Tears were running down my face as all of the doubts, all of the fears that I had disappeared. As did everyone around me. All I could see was Edward singing in the microphone. To me. For me. It was beautiful, and I couldn't even comprehend the fact that this was happening. Then, near the end of the song, reality came back and everyone was staring at me. I had walked up to the stage and I was just staring at him. He was staring back at me, though, so it wasn't too horrible. At least I got to look into his wonderful, safe eyes. When he ended the song, he came down to me on the floor and kissed me. So this was the surprise he was working on. It was perfect. Everything was perfect. Then Edward looked up to the ceiling, and I looked there, too. There was a huge red heart-shaped object coming down to the ground. Edward led me toward the middle of the floor where it was coming down, and I saw the object was a balloon. There was something written on it, as well. When it landed in front of me, it was taller than I was, and I had to step back to see the words. It was so simple, yet it spoke volumes to me. In neat, gold lettering, the balloon said _Bella, I love you forever. _It was completely unexpected, and everyone was staring at my red face. I hugged Edward and buried my face into his chest as he just held me.

"Glad you like it," he whispered. Liked it? I could not even describe how amazing it felt to have him in my life at that moment. I just smiled and let him hold me. Tears started running down my cheeks for everything that had happened and might have happened. It had been a long day, and knowing how much Edward truly cared about me brought tears to my eyes. I could face anything that James decided to throw at me as long as Edward was on my side. I was at a loss as to how I could have even thought about leaving, being here in this moment right now. Edward loved me. How in the world could I have doubted it for even a second? Looking into his eyes, I could see everything. His love for me, his love for the world, and a world that included us together. When Edward noticed that I was crying, he started wiping the tears away, and dragged me into the hallway looking alarmed.

"What's wrong, Bella? What's going on? Did something happen?"

"No, nothing is wrong, Edward. It's just that, right now, everything is right." With that, I pulled him back to me and kissed him with everything that I had. He reciprocated, and we just stood there in the hallway like that. My hands wandered and discovered his hair, his face, and his shoulders. I wrapped my arms tight around him as his hands moved toward my waist, but no further. We were locked in a tight embrace that I never wanted to end when we were interrupted by my best friend.

"Get a room! Geez! I know you love each other, but my goodness!" My face was red with embarrassment, but Edward was just smiling that glowing smile, as always. I don't think he ever got embarrassed or felt awkward at things like that, but maybe he was just used to Alice a lot more than I was.

"What do you want, Alice?" I was not happy that I had to detach myself from Edward.

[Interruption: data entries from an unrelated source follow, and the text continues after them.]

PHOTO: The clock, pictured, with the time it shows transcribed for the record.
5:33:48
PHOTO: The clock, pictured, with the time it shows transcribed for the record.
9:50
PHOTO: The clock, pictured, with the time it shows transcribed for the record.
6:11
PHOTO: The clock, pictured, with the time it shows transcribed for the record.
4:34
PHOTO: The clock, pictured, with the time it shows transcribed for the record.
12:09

"Jasper and Emmett want a dance with their sister. I figured that you could pry yourself away for a few minutes, but apparently that is way too much to ask. Come on, you can get back to this later." I smiled at the thought, and instantly felt guilty for neglecting my brothers.

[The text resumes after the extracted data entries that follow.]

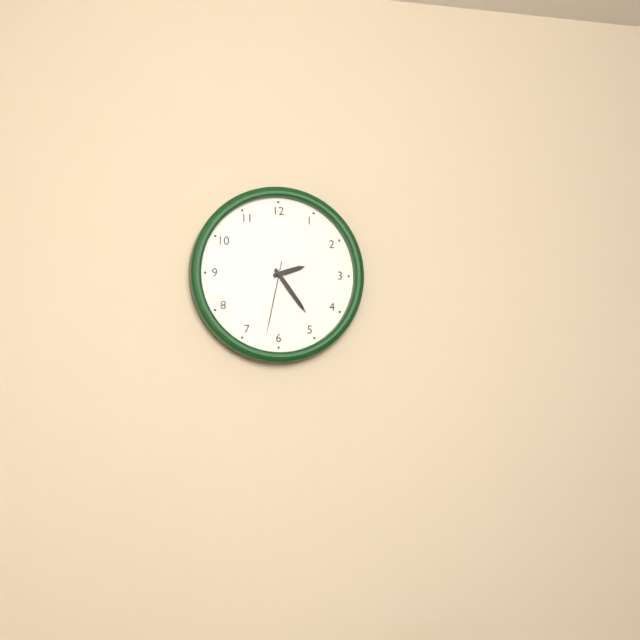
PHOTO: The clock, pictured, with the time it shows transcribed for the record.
2:24:32
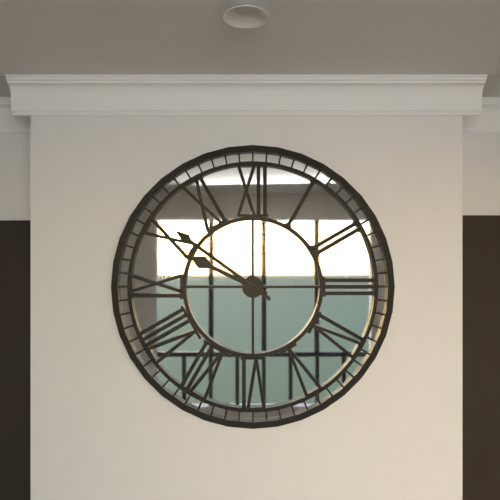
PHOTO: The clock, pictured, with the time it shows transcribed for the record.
9:51
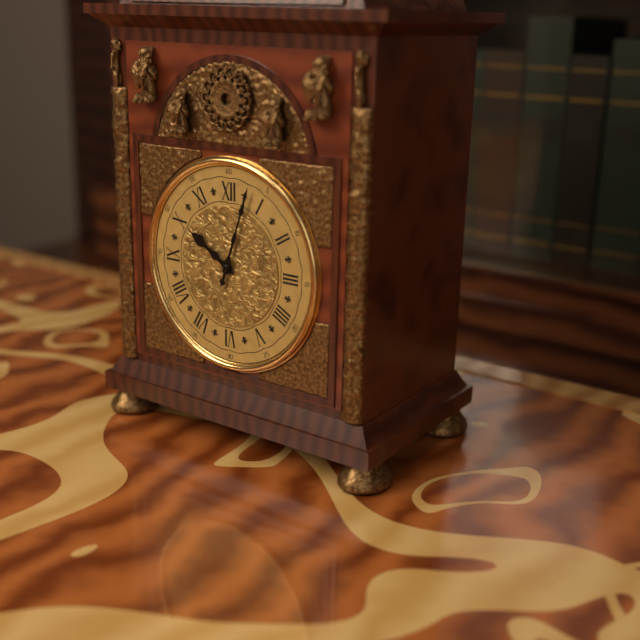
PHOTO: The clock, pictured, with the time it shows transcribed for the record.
10:03
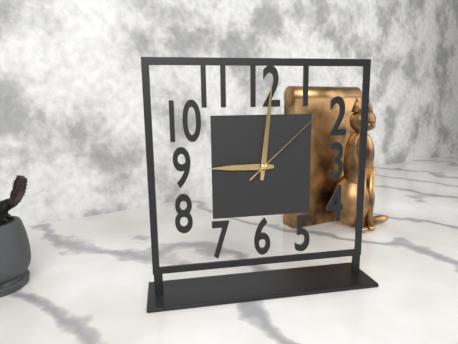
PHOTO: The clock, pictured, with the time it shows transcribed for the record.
9:01:08
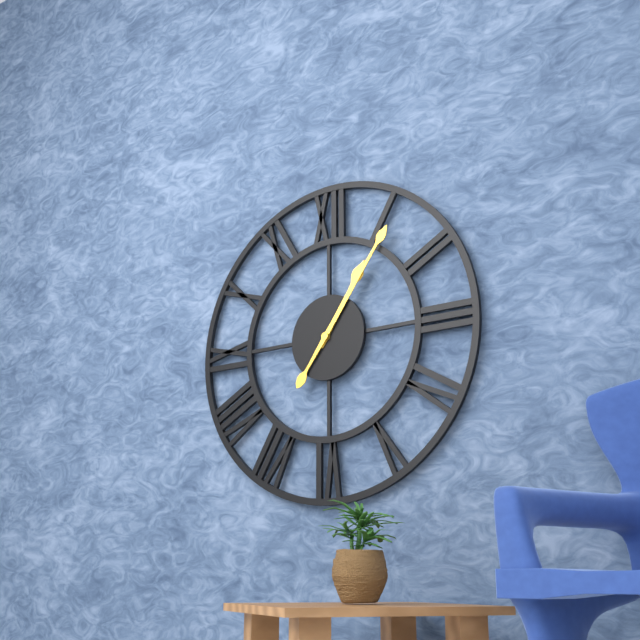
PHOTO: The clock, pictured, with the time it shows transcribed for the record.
1:06
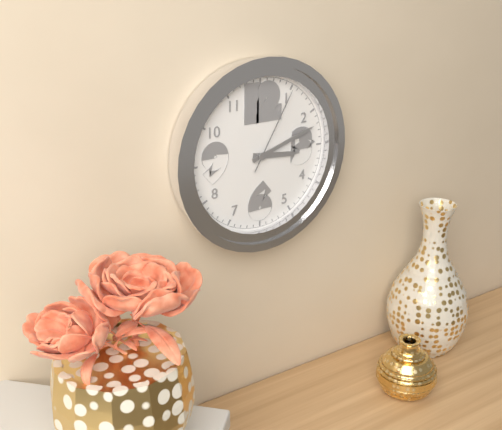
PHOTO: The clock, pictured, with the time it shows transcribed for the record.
3:12:05
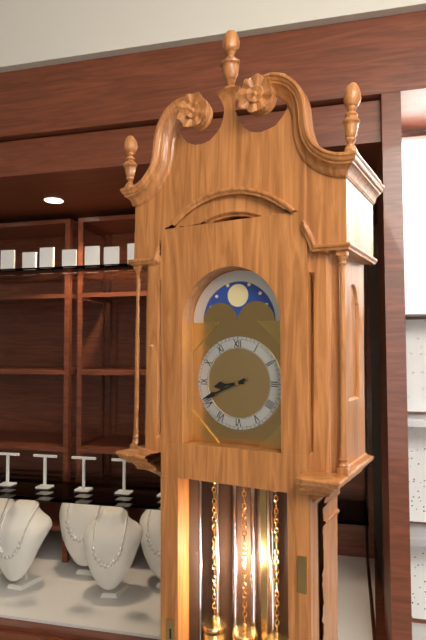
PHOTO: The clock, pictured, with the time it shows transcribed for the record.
8:41
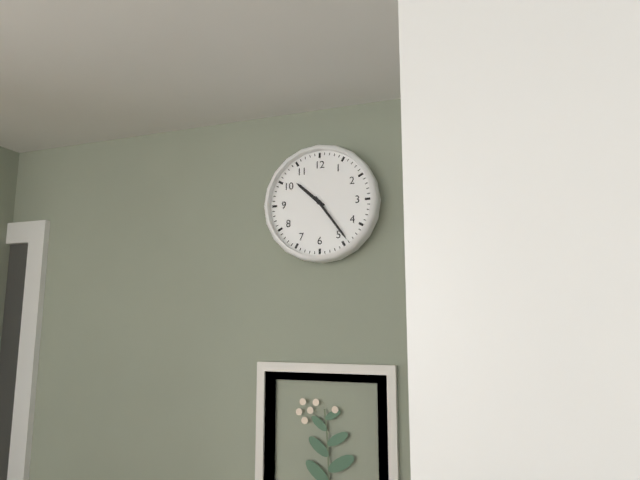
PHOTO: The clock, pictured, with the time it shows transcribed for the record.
10:24
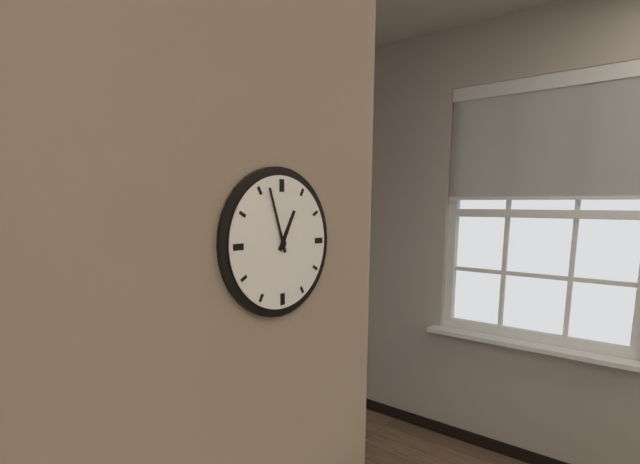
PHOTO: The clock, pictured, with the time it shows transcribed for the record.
12:57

"Oops. I guess I should have thought about that before."

"Bella, you are here with Edward. It's fine. They demanded that I get you, though, but don't you dare feel guilty!" She was right. There was no way for me to know that my brothers would want to be with me tonight.

"Hey Jazz, Em." We formed a circle as the next song came on, which turned out to be a very fast song. Still, we just had a great time slowly spinning in a circle together. Although at the end of our dance, Jazz and Em let go, and I sort wheeled around the dance floor and ended up in Mike Newton's arms. Yuck! He was surprised, and I fiercely pushed him away, which made me fall on the floor. Edward came just in time to lift me up. He started dancing with me right away.

"That was pretty funny." Yeah, for him.

"I'm sure it was for an outsider like yourself." My face was beat red, and I'm sure it will a highlight of the evening, thanks to Emmett and Jasper.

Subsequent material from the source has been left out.